I'm sorry if lately I didn't posted any news,updating on how hectic my life is.
Instead of being so lazy, i am TIRED. That's it. Tired.
I did posted articles on how my hardcore journey before heading to SUKMA and now SUKMA is over. I had the result and I still have no time to sit and story about it but I promise I will. Insha'allah.
Today I just wanna expressed myself about something that we called love. I'm tired of giving it a try. TIRED.
Just like I said before, I've fallen hard for adi.I have done loads of things to catch his attention but it is a BIG FAIL. I guess.
After awhile, i re-think on what I've done. I done too many and give too many but i received NOTHING from his side.
let's check this out :
1. It always me who start the conversation first.
2. I'm the one that called him,like always called him at first.
3. I'm the one that asking him out.
4. I'm the one that always cravin' a picture of us which we never had one.
5. I'm the one that told and start to explode about my feelings on him.
and this list never end with a sentence of "it will always be me the first to..."
That's so *blergghh*..what i'm sayin' is..i'm the only one person that do everything just to get his attention and never realised that he actually giving signals of rejection! i didn't realised it, or maybe i just cut the fact off and let my eyes keep blind to the signal..
after thousands of flashback memories..it's me who gone too far and too hard on him. IT'S ME.
It's my fault.
Firstly,i met him at the court tennis. I asked him to play with me..I asked his name. I searched him on twitter,facebook and more. I cracked the conversation first..I asked his number at first,not him. And it's me asking him out at first. see? It's a one-sided love.
I give it all but he give nothing because at the first met lagi he actually giving me a signal of rejection but i didn't retrieve that signal. So, it wasn't his fault to ditch me and distant himself from me. Sebab it's me yang *over*..
I tried so hard sebab I rasa tak salah mencuba . I GIVE MYSELF A TRY. and I tired now. I rasa I boleh buat dia suka I..tapi I silap. Love comes naturally and I guess his love is not belong to me. Sad,isn't it?

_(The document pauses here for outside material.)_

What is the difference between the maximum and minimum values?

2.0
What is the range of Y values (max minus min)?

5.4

I dah cuba be the best for him dengan harapan he could see me and fall for me. Malangnya it didn't happened. A week ago, aku memang rasa nak mengalah but my heart say NO. So I still after solat, I doa supaya hati dia jadi milik aku. But today..aku rasa,what I've done is enough already. It reached the limit already and I should stop hunting for his love and move on.
Do I regret? Not a little,because I give myself a shot.

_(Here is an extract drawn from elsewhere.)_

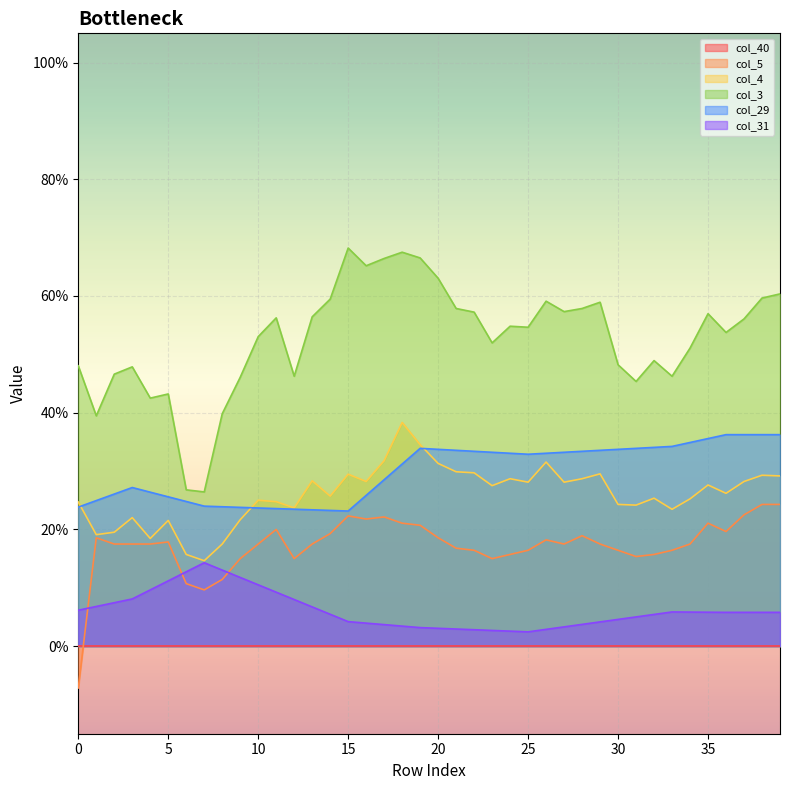

At how many categories does at least one series exceed 0?

40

So,here I just want to ask something that I might not able to do :
Someone that he picked and earn his heart his love,please and please do me a favor..
- please take a good care on him for me.
- please do love him hard and be loyal to him for me.
He is a good and nice person..he deserves better. Bytheway..thanks for being there and be my friend. THANKS ADI..
with that, this is the end. The end of my one-sided love story. NO MORE ADI,NO MORE LOVE.
Hoping that i will stop thinking about you and dream about you to be mine one day. I'm done.